As for the Continental, it has a surprisingly firm feel. Top versions sport 20-inch wheels, adaptive shocks, and adaptive steering. Together they have a taut, sometimes tense driving feel that gives away the front-drive, comparatively downmarket MKZ underpinnings. There's not enough suspension travel to soak up the biggest road flaws, but conversely the Conti steers very well for its size, and feels more nimble that it might. Models with smaller diameter wheels have more sidewall, which cushions the ride at the expense of handling tenacity
The G80 excels in overall comfort and refinement inside. The G80's backseat is entirely usable by adults, and its interior packaging makes the most of its available space.
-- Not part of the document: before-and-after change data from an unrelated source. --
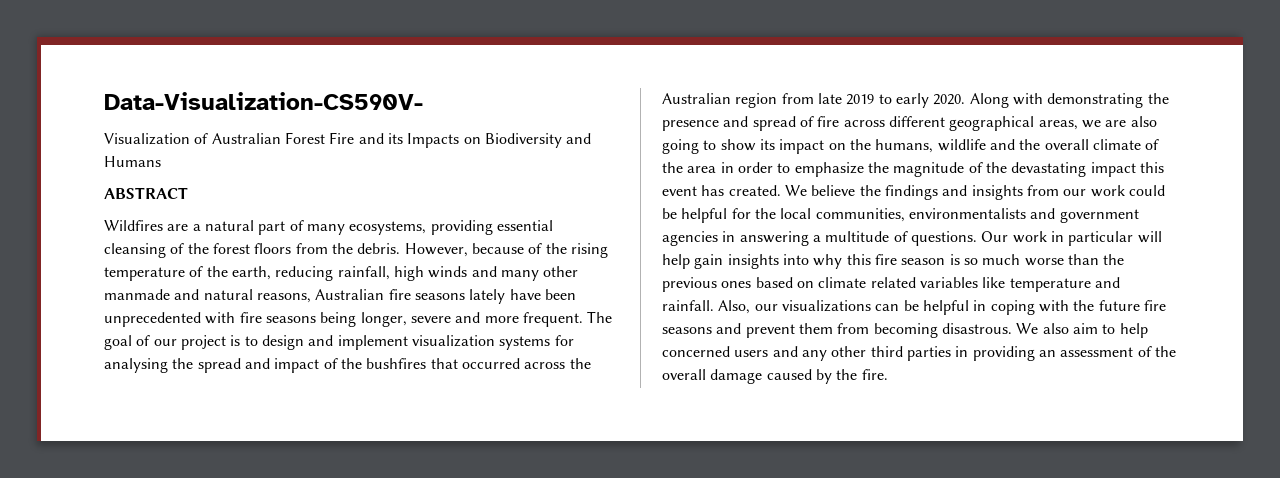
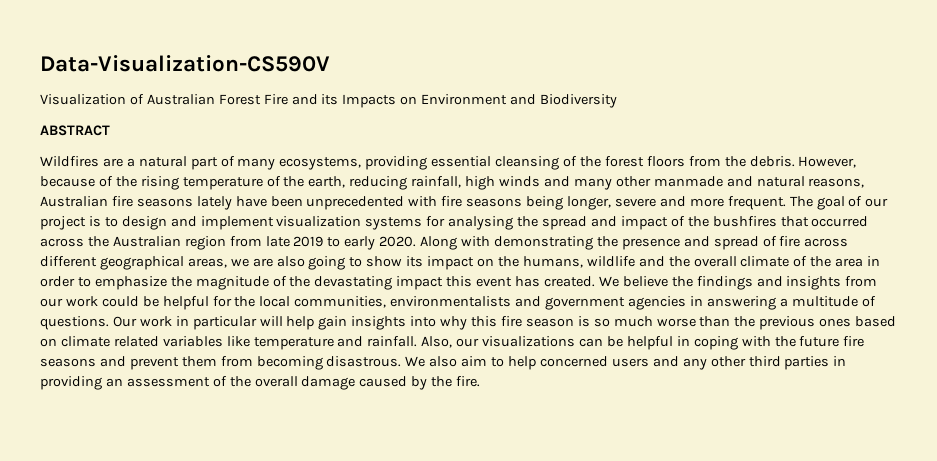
[104,92,423,110] Data-Visualization-CS590V- -> [40,55,330,72] Data-Visualization-CS590V
(481, 140) none -> [421,94,537,105] Environment and
[566,133,592,144] [104,156,161,167] and Humans -> (618, 101) none

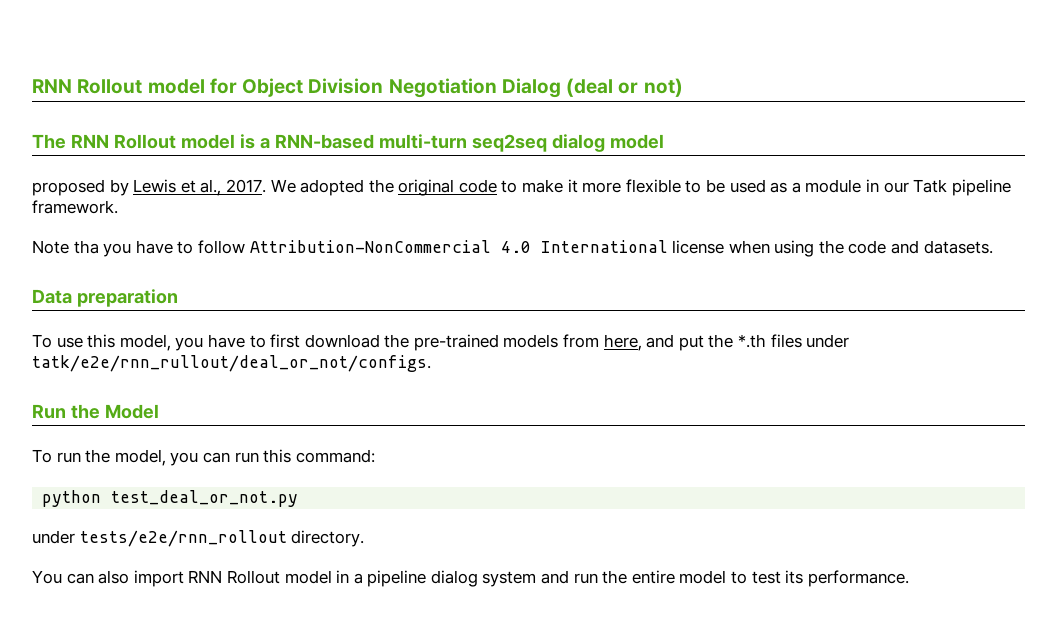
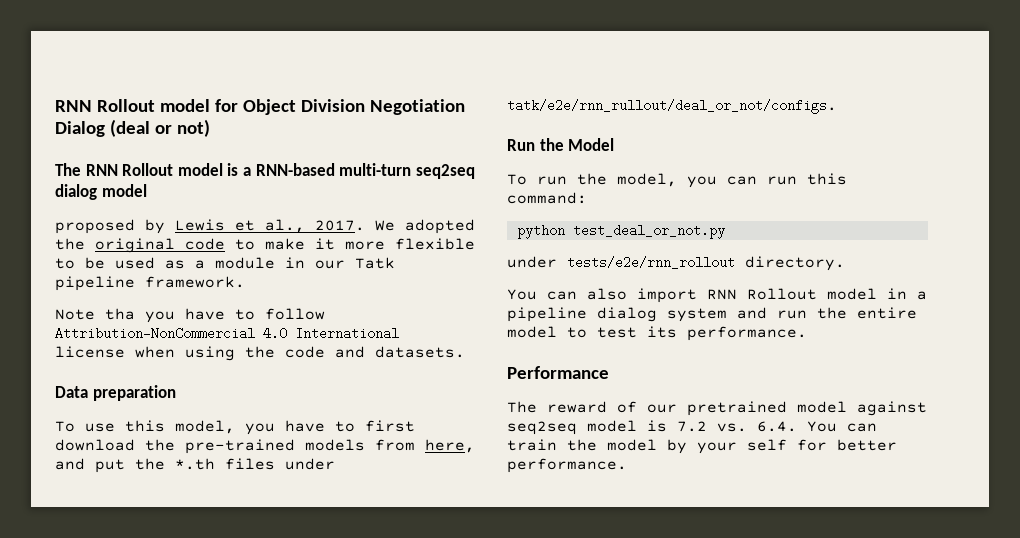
(909, 578) none -> [507,366,609,379] [507,401,927,416] [507,420,877,435] [507,439,897,454] [507,458,627,473] // Performance // The reward of our pretrained model against seq2seq model is 7.2 vs. 6.4. You can train the model by your self for better performance.

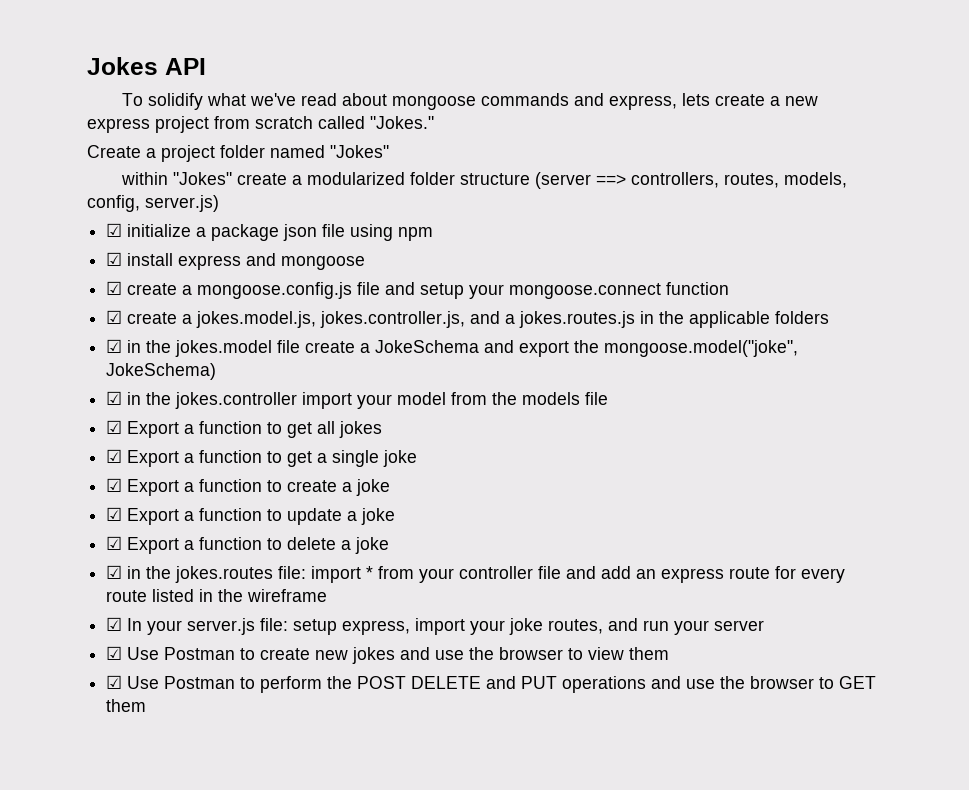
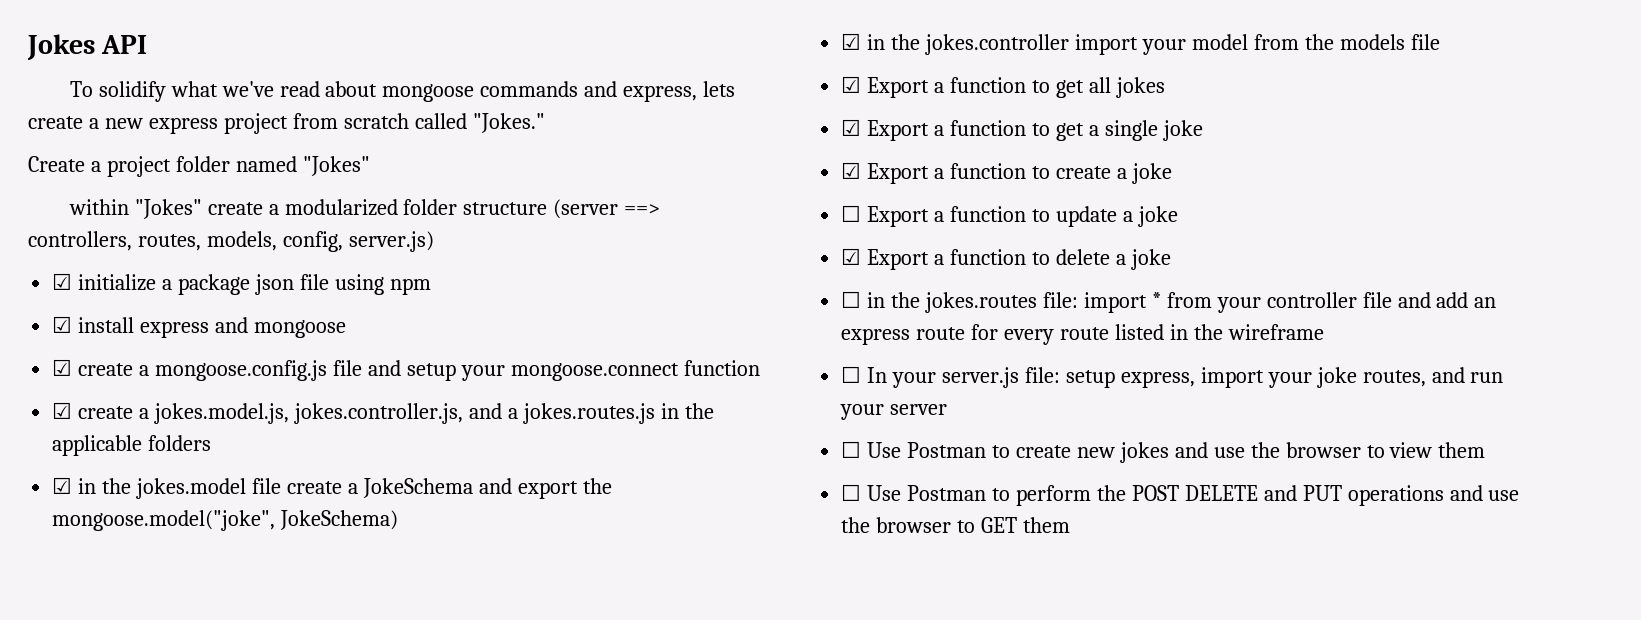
[106,507,123,521] ☑ -> [841,205,862,222] ☐
[106,565,123,579] ☑ -> [841,291,862,308] ☐
[106,617,123,631] ☑ -> [841,366,862,383] ☐
[106,646,123,660] ☑ -> [841,441,862,458] ☐
[106,675,123,689] ☑ -> [841,484,862,501] ☐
But the G80 is nearly half a foot shorter than the Continental, which means it gives up a little rear seat leg room and trunk space. For cargo, the Genesis checks in with a decent 15.3 cubic feet, but the Continental surpasses it with 16.7 cubes. At over 200 inches from head to toe, however, the Continental isn't that much smaller than Lincolns of yore, which makes it a bit more of a challenge to park in a tight garage, for instance.
The G80 also sports one of the most impressive records of crash data for any car on the road. The Genesis aced federal and IIHS testing, netting a Top Safety Pick+ honor, and has standard advanced safety features, netting it a top score from us. The Continental offers lots of optional safety technology, most of it only on upper trim levels. Blind-spot monitors can't be had on the base Premiere; forward-collision warnings are an option, and only on the top Reserve and Black Label trims. It's part of a Technology package ($3,105), which adds surround-view cameras; active park assist; adaptive cruise control; lane-departure warning and lane-keep assist; and forward-collision warnings with automatic emergency braking.
Features? If you’re talking the sheer number of them for the dollar, it’s definitely the Genesis that’s the winner. Even in its $42,000 base form, the 2017 G80 includes forward collision warning with automatic emergency braking, blind-spot monitors, active lane control, an 8.0-inch touchscreen for its infotainment system, Apple CarPlay/Android Auto, Bluetooth connectivity and streaming, leather upholstery, Hyundai telematics, power adjustable and heated front seats, hands-free trunk opening, and keyless ignition. The Continental stickers for more than $3,000 above the G80, and while it's well-equipped, it simply doesn't offer the same level of value. Click every option, and the Continental becomes an $80,000 affair--deep into Mercedes-Benz E-Class and approaching S-Class territory.